# Belly Boat mit e-Motor



## Salty Waterboy (14. Oktober 2008)

Hi Leute,:vik:
Habe vor mein BB mit nem e-Motor auszustatten, was haltet ihr davon? Und was sollte ich beachten???#c

gruß bellyfisher


----------



## Topic (14. Oktober 2008)

*AW: Belly Boat mit e-Motor*

an für sich keine shclecht idee....aber wie willst den e-motor an dem BB fest bekommen.....

freundliche grüße aus klütz


----------



## Topic (14. Oktober 2008)

*AW: Belly Boat mit e-Motor*

na herr schneider leg mal los...wie hast dir das vorgestellt?????

mfg Tino


----------



## macmarco (14. Oktober 2008)

*AW: Belly Boat mit e-Motor*



Topic schrieb:


> an für sich keine shclecht idee....aber wie willst den e-motor an dem BB fest bekommen.....


Das war auch mein erster Gedanke :q
Sonst ist es keine schlechte Idee


----------



## Salty Waterboy (14. Oktober 2008)

*AW: Belly Boat mit e-Motor*

Naja, mein BB hat eine Kunststoffstange im Vorderbereich und dort will ich den Motor anklemmen! Müsste ihn zwar die ganze Zeit auf Kurs halten, aber immernoch besser als paddeln!!! Oder? gruß bellyfisher

(PS: moin TINO)


----------



## Topic (14. Oktober 2008)

*AW: Belly Boat mit e-Motor*

kannst ja mal ausprobieren ob das klappt...is aufjedenfall besser als paddeln.....bin mal gespannt wie das wird...also von einen *Ponton Boot kenn ich das.....sag bescheid wenn das ausprobiert hast...
*


----------



## Fishcat23 (14. Oktober 2008)

# # # # # # #

**Aufgabenstellung**
Beantworte diese Fragen zum Thread über das Belly Boat mit E-Motor:
(a) An welcher Stelle will Salty Waterboy den Motor anklemmen?
(b) Von welcher Bootsart kennt Topic einen solchen Antrieb?
(c) Aus welchem Ort grüßt Topic?
Stütze dich nur auf den Thread.

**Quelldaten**
# # # # # # #

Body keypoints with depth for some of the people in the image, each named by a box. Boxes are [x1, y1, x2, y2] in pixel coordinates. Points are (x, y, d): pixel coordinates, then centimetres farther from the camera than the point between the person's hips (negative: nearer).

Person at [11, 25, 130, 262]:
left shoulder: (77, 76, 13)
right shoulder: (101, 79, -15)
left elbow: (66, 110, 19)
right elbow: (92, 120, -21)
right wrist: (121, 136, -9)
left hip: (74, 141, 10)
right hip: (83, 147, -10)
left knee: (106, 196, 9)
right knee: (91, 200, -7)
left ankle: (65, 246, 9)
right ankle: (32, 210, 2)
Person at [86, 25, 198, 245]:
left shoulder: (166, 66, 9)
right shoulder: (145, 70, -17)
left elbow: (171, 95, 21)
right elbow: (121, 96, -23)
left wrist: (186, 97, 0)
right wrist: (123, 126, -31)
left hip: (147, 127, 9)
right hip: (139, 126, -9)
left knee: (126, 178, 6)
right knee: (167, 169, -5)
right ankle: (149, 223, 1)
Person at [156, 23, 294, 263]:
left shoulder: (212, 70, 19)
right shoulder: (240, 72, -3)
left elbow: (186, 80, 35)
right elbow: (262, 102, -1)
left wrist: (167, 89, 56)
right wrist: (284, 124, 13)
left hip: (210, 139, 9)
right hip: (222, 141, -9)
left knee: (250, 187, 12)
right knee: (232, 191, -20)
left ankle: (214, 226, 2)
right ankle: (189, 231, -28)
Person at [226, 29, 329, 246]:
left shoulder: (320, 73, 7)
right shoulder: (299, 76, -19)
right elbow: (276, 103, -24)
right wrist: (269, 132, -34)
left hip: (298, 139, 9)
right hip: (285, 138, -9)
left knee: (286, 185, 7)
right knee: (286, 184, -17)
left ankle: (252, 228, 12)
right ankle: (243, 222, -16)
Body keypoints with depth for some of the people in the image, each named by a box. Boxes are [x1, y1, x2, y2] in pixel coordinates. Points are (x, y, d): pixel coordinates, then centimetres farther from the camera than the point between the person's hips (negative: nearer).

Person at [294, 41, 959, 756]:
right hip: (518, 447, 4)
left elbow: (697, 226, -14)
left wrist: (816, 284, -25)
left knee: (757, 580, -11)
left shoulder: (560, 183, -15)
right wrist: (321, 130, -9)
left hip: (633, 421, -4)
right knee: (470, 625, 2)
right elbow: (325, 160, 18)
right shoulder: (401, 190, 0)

# # # # # # #

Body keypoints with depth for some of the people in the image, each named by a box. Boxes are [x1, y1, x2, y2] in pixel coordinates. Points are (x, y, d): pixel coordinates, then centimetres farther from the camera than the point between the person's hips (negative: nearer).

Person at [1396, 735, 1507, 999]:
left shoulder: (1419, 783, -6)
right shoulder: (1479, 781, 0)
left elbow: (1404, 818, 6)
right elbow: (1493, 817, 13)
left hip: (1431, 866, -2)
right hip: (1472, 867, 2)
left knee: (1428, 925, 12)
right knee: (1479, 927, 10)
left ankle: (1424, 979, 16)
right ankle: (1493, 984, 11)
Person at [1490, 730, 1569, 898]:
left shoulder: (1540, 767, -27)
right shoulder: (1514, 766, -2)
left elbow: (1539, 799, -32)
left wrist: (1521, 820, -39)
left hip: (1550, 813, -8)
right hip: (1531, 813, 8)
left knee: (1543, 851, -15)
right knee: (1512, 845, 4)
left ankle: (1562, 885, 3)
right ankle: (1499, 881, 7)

# # # # # # #

**Antwort**
(a) An der Kunststoffstange im Vorderbereich seines Belly Boats.
(b) Von einem Ponton Boot.
(c) Aus Klütz.